Right now, House of the Dragon fans are settling in for a season of backstabbing, violence, and betrayal.

And so am I, because I’m watching a YouTuber build a 1,000 gallon vivarium full of hostile ant colonies.

Over the last six months, Mikey Bustos, who goes by AntsCanada, has been cultivating biodiversity in a 12-foot long vivarium that he keeps in his home in the Philippines. The latest addition is a six-inch long baby caiman, which he plans to eventually move to a separate swamp vivarium and then to his backyard. The ethics and legality of this are unclear to me, but it is compelling viewing nonetheless.

Bustos, who has long been what I guess I would call an ant YouTuber, uses a 4K camera to capture the residents of the vivarium, a world that he’s named Pantdora. Yes, with a “t.” There are tree frogs, geckos, many species of ants, crickets, cockroaches, guppies, spiders, the aforementioned caiman, shrimp, and more.

A small caiman floating in dark water, with its head just above the surface

The baby caiman, yet to be named, floating in Aqua Noctis
IMAGE: AntsCanada

Over incredibly high-definition footage of the creatures, Bustos narrates at a clip, his voice taut with excitement. “Ah, I love when fish school! There’s just something beautiful and hypnotic about it!” he exclaims after adding guppies to Pantdora’s blackwater pool, Aqua Noctis.

A tree frog clings to a vine, its body highlighted by light.

Miss Piggy, in the moonlight
IMAGE: AntsCanada

A tree frog gets a similarly poetic introduction. “When I spotted her out and about in Pantdora, I was awestruck how beautiful she was in the misty moonlight,” Bustos tells us. “I named her Miss Piggy.”

The rhythms of the videos makes me feel lightly insane. I am pretty sure they’re made and paced for children. The image quality is stunning, but they have the narrative simplicity and deranged cadence of something like CoComelon, and Bustos’ narration is less David Attenborough, and more Dora the Explorer.

But the Drama. Oh, the Drama.

A screenshot of Bustos’ channel, showing several compelling video titles

I can’t wait to watch these.
IMAGE: AntsCanada

At the beginning of the series, Bustos realizes that several ant colonies have accidentally ended up in Pantdora, after stowing away in a giant salvaged tree stump and soil from his yard. He’s thrilled to see a lively colony of marauder ants — but wait, what’s this?

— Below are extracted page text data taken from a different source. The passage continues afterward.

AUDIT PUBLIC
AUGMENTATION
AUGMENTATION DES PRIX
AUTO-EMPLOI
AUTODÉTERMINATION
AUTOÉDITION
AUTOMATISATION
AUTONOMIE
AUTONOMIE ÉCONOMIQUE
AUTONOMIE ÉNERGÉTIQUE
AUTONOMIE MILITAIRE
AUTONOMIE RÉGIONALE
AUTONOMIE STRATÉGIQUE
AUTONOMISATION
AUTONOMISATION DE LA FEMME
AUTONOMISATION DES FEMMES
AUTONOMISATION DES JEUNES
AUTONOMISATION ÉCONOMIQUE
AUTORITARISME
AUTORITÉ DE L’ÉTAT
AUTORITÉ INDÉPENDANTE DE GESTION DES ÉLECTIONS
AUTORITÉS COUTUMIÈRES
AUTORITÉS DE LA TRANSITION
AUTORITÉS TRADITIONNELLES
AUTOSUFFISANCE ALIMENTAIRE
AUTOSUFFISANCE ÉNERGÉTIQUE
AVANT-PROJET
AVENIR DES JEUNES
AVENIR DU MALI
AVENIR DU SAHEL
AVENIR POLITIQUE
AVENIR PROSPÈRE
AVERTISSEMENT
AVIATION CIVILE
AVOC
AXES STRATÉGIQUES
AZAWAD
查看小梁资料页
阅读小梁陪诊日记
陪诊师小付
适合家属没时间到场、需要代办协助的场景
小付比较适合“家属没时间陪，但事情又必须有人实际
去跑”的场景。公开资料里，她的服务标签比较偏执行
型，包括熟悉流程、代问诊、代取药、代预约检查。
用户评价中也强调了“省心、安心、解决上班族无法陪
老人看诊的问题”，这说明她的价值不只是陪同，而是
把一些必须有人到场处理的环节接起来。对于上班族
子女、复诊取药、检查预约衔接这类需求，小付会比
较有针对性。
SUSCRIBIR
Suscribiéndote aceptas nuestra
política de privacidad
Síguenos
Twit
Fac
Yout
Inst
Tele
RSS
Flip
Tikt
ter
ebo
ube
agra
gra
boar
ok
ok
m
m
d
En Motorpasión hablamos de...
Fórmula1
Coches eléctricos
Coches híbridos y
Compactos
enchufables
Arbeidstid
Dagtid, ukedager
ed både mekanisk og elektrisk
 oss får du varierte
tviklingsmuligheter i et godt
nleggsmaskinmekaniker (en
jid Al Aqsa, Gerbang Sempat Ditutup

Two invasive ant species have also made their home in the vivarium: fire ants and black crazy ants.

A brief, bloody skirmish between the marauders and the fire ants ends with casualties: Bustos watches sadly as a marauder major dies, locked in battle with a fire ant. The surviving marauders bury the bodies, while the fire ants retreat to their tunnels, presumably to breed and shore up their numbers.

But the black crazy ants seem to coexist with the marauder ants in the tree stump (formally dubbed the Hallelujah Tree Stump). Until one day.

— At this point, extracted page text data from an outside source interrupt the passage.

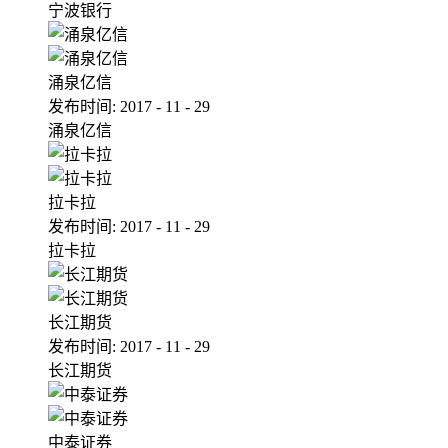
宁波银行
涌泉亿信
发布时间:
2017
-
11
-
29
涌泉亿信
拉卡拉
发布时间:
2017
-
11
-
29
拉卡拉
长江期货
发布时间:
2017
-
11
-
29
长江期货
中泰证券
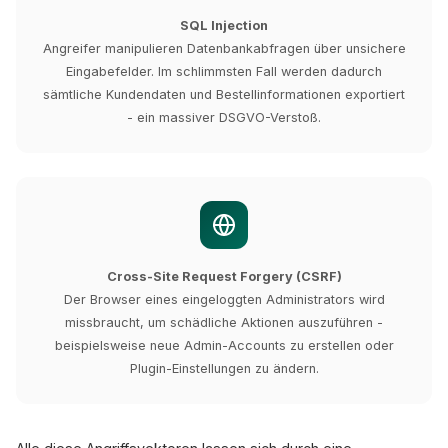
SQL Injection
Angreifer manipulieren Datenbankabfragen über unsichere
Eingabefelder. Im schlimmsten Fall werden dadurch
sämtliche Kundendaten und Bestellinformationen exportiert
- ein massiver DSGVO-Verstoß.
Cross-Site Request Forgery (CSRF)
Der Browser eines eingeloggten Administrators wird
missbraucht, um schädliche Aktionen auszuführen -
beispielsweise neue Admin-Accounts zu erstellen oder
Plugin-Einstellungen zu ändern.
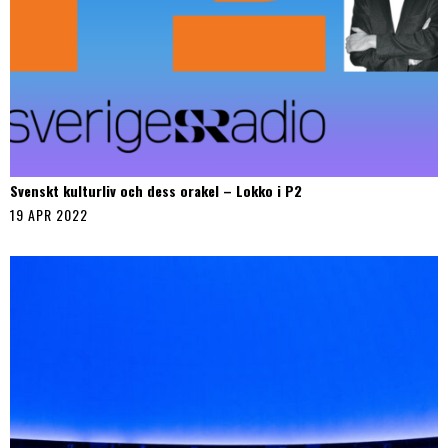
Svenskt kulturliv och dess orakel – Lokko i P2
19 APR 2022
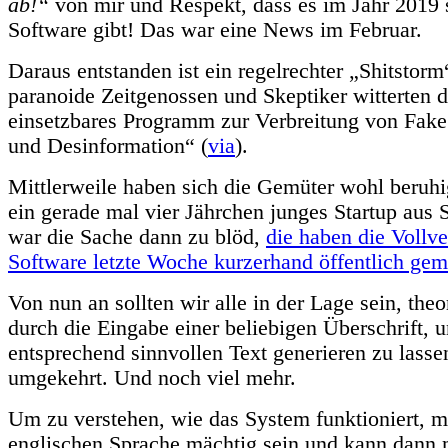
ab!“
von mir und Respekt, dass es im Jahr 2019 
Software gibt! Das war eine News im Februar.
Daraus entstanden ist ein regelrechter „Shitstor
paranoide Zeitgenossen und Skeptiker witterten da
einsetzbares Programm zur Verbreitung von Fa
und Desinformation“ (
via
).
Mittlerweile haben sich die Gemüter wohl beruh
ein gerade mal vier Jährchen junges Startup aus 
war die Sache dann zu blöd,
die haben die Vollve
Software letzte Woche kurzerhand öffentlich gem
Von nun an sollten wir alle in der Lage sein, theo
durch die Eingabe einer beliebigen Überschrift, 
entsprechend sinnvollen Text generieren zu lasse
umgekehrt. Und noch viel mehr.
Um zu verstehen, wie das System funktioniert, 
englischen Sprache mächtig sein und kann dann m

Hundreds of black crazy ants — with multiple queens — come pouring out of the stump, carrying eggs and moving the colony from the middle to the top of the stump. Bustos realizes that inside the stump, a war may have been raging between the crazy ants and the marauders — who haven’t been as plentiful lately. Also, the crazy ants have somehow infiltrated the hardened poop tunnels of a colony of termites who share the Hallelujah Tree Stump! Can the colony survive? Or have the king and queen, and their valuable eggs, been killed?

As Bustos says, “Mother nature is just stunning, isn’t she?”

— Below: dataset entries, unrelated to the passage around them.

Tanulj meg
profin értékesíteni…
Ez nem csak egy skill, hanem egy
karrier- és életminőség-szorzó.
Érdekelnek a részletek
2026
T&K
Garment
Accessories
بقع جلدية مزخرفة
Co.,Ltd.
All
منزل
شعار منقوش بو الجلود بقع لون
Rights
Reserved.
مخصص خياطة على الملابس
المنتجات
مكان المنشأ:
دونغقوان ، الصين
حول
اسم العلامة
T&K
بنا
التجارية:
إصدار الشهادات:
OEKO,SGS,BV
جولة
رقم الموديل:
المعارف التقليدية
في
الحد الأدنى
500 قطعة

I can’t wait to find out what happens in the ant war. Or what havoc the new praying mantis will wreak. Or what will happen after Bustos’ huntsman spider, Lady Deathstrike, is introduced to the ecosystem — along with her egg sac.

A stunning large vivarium full of green plants

Pantdora!
IMAGE: AntsCanada

The thing is, despite the overdramatic voiceover, I genuinely believe in Bustos’ enthusiasm for his creatures. When he exclaims over a baby grasshopper crawling up a vine, praising its wisdom in moving slowly so that predators (like tree frogs Kermit and Miss Piggy) won’t see it, I get it! It’s pretty cool, and I’ve never been so engrossed in the complicated and dangerous lives of insects before.

I’m not sure how many other adults will be able to put up with the child-like narration of Bustos’ videos. Come to that, I’m not sure how many other adults will be compelled by watching two huntsman spiders have sex in stunning 4K. But I need to know what happens next in Pantdora, and I will be tuning in.